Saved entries
☆ ☆ ☆

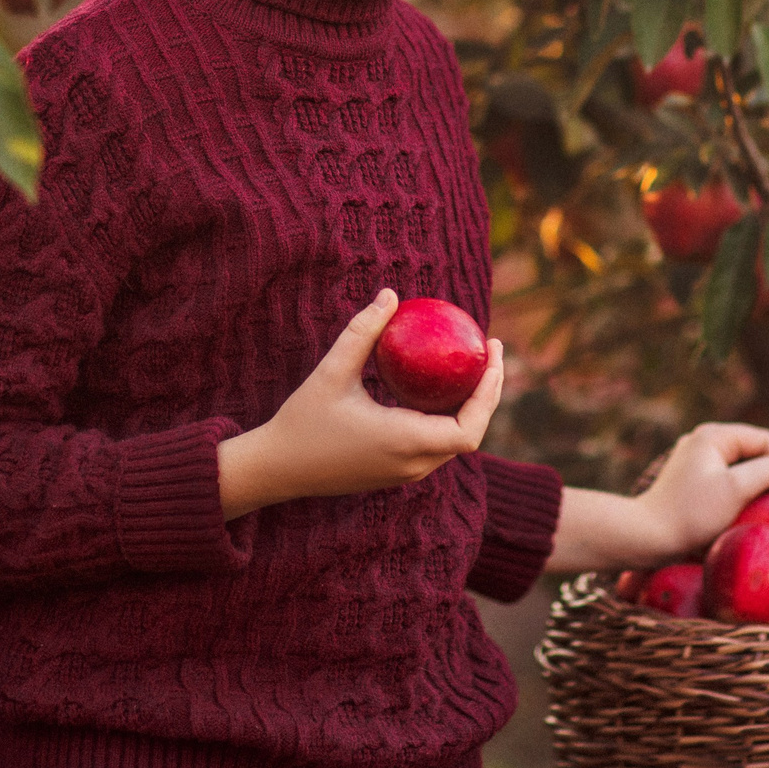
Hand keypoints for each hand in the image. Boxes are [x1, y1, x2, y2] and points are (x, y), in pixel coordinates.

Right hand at [217, 288, 504, 519]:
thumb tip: (390, 294)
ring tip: (470, 364)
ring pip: (453, 442)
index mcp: (404, 443)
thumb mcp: (331, 371)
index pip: (470, 427)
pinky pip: (434, 445)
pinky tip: (436, 384)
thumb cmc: (303, 420)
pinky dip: (446, 417)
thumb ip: (362, 333)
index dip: (490, 392)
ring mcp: (405, 474)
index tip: (491, 352)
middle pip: (470, 434)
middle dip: (487, 392)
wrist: (277, 469)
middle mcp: (412, 465)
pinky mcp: (395, 474)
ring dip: (469, 406)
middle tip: (488, 349)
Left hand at [631, 422, 768, 561]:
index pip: (764, 440)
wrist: (647, 536)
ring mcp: (695, 462)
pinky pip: (728, 479)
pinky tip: (757, 507)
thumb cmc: (692, 513)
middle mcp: (702, 442)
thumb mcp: (736, 489)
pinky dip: (748, 490)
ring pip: (741, 466)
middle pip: (753, 450)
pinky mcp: (691, 483)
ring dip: (765, 480)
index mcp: (713, 436)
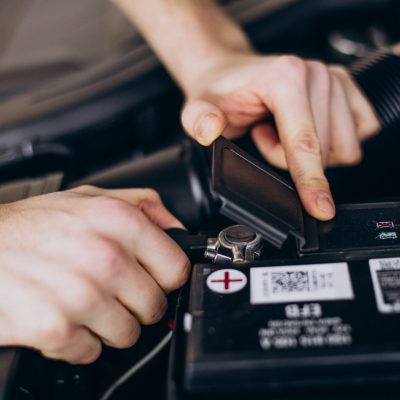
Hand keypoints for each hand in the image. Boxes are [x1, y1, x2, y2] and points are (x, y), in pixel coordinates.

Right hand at [0, 186, 188, 363]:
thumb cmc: (34, 224)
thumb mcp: (91, 197)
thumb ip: (143, 206)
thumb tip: (177, 229)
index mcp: (121, 222)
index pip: (177, 269)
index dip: (166, 278)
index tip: (153, 279)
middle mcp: (106, 258)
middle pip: (155, 306)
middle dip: (137, 303)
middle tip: (112, 290)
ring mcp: (83, 297)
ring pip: (128, 334)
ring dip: (109, 324)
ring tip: (84, 301)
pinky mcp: (57, 330)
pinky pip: (91, 351)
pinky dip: (79, 340)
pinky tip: (62, 314)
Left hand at [181, 54, 379, 220]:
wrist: (230, 72)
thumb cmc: (219, 92)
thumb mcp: (197, 108)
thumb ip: (199, 120)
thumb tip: (211, 129)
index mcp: (285, 78)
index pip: (305, 143)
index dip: (311, 181)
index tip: (321, 208)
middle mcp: (317, 74)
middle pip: (324, 152)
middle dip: (291, 159)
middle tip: (264, 137)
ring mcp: (335, 79)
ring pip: (342, 148)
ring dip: (310, 152)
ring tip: (279, 131)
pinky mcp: (347, 88)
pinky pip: (358, 135)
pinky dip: (330, 143)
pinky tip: (302, 129)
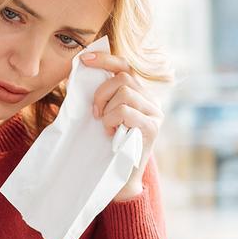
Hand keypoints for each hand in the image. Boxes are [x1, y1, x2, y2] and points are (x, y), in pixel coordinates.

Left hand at [81, 50, 161, 200]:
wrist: (121, 179)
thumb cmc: (109, 147)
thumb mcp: (105, 117)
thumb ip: (103, 97)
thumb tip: (82, 71)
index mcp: (141, 95)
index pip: (125, 67)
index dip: (105, 59)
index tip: (84, 59)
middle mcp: (152, 101)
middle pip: (123, 78)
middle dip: (101, 94)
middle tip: (95, 114)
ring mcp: (155, 114)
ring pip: (124, 94)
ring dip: (106, 111)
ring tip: (106, 127)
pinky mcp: (152, 128)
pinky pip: (125, 112)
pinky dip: (111, 121)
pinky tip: (112, 135)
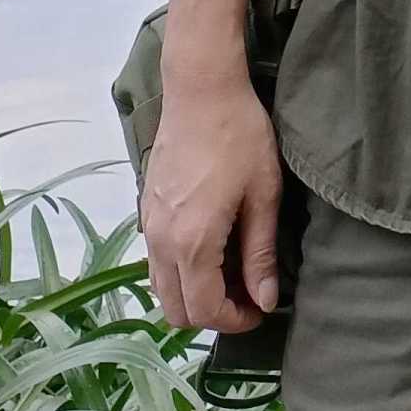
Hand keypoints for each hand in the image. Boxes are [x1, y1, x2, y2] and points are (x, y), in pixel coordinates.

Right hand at [142, 71, 284, 335]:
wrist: (200, 89)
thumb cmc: (240, 136)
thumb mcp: (263, 194)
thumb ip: (260, 252)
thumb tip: (265, 300)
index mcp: (193, 243)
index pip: (205, 309)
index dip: (235, 320)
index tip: (261, 308)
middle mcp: (161, 242)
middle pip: (175, 310)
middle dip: (212, 315)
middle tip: (247, 297)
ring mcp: (148, 226)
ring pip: (161, 288)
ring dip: (192, 295)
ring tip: (230, 275)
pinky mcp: (145, 209)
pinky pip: (155, 262)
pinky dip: (179, 272)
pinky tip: (210, 249)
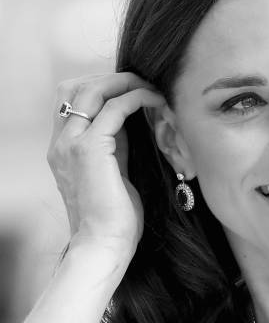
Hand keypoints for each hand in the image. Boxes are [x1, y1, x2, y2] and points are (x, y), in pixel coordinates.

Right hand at [47, 73, 165, 256]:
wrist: (104, 244)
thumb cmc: (114, 218)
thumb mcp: (113, 174)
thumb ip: (115, 148)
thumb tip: (129, 126)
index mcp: (63, 149)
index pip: (71, 102)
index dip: (99, 89)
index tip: (128, 90)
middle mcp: (61, 143)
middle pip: (75, 88)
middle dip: (109, 79)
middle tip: (139, 82)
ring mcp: (71, 144)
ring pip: (92, 91)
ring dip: (123, 83)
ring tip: (148, 86)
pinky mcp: (90, 150)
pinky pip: (113, 109)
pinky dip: (135, 99)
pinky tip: (153, 100)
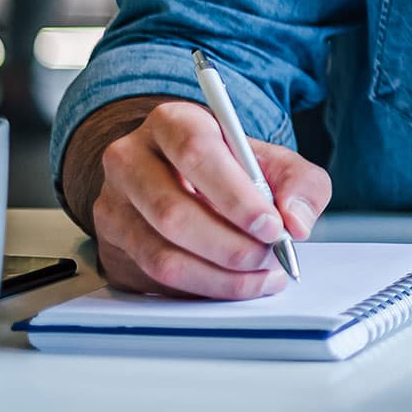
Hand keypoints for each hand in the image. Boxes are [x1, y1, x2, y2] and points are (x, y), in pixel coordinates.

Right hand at [76, 98, 330, 299]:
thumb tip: (296, 221)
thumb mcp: (274, 161)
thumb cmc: (233, 167)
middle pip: (172, 212)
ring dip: (219, 275)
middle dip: (230, 246)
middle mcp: (130, 159)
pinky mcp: (112, 246)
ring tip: (261, 274)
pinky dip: (203, 289)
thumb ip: (300, 183)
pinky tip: (235, 283)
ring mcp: (113, 206)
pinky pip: (155, 280)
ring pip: (161, 254)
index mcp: (172, 122)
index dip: (235, 196)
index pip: (195, 152)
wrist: (186, 178)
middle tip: (269, 257)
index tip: (272, 225)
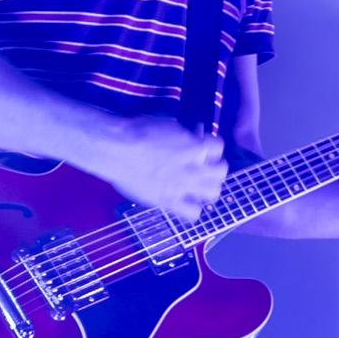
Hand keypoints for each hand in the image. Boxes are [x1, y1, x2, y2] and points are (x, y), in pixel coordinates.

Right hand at [90, 120, 226, 219]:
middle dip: (214, 167)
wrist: (116, 149)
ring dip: (208, 188)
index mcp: (196, 145)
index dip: (211, 146)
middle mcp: (196, 167)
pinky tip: (184, 203)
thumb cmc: (138, 130)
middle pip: (221, 171)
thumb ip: (183, 134)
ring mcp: (185, 186)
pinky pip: (193, 213)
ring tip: (198, 186)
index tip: (202, 146)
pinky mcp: (170, 201)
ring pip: (214, 193)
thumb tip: (191, 135)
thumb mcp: (168, 124)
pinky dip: (192, 209)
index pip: (219, 146)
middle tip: (203, 166)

☆ ☆ ☆

- PROBLEM TO WORK ON
Look above for the line with "pinky mcp: (691, 483)" and the line with "index mcp: (121, 222)", then copy exactly the lines from the first through the second, both kept, with no pictures.

- RESULT FOR THIS TASK
pinky mcp: (691, 483)
ring dip: (765, 480)
index mcp: (713, 436)
Hand keypoints for each hand in the image. Boxes are [x1, y1, x2, y2] and points are (x, y), in pixel coordinates.

Right hand at [0, 186, 188, 363]:
thumb cmc: (34, 224)
thumb mcp: (91, 197)
thumb ip: (143, 206)
thumb tip: (177, 229)
index mcp: (121, 222)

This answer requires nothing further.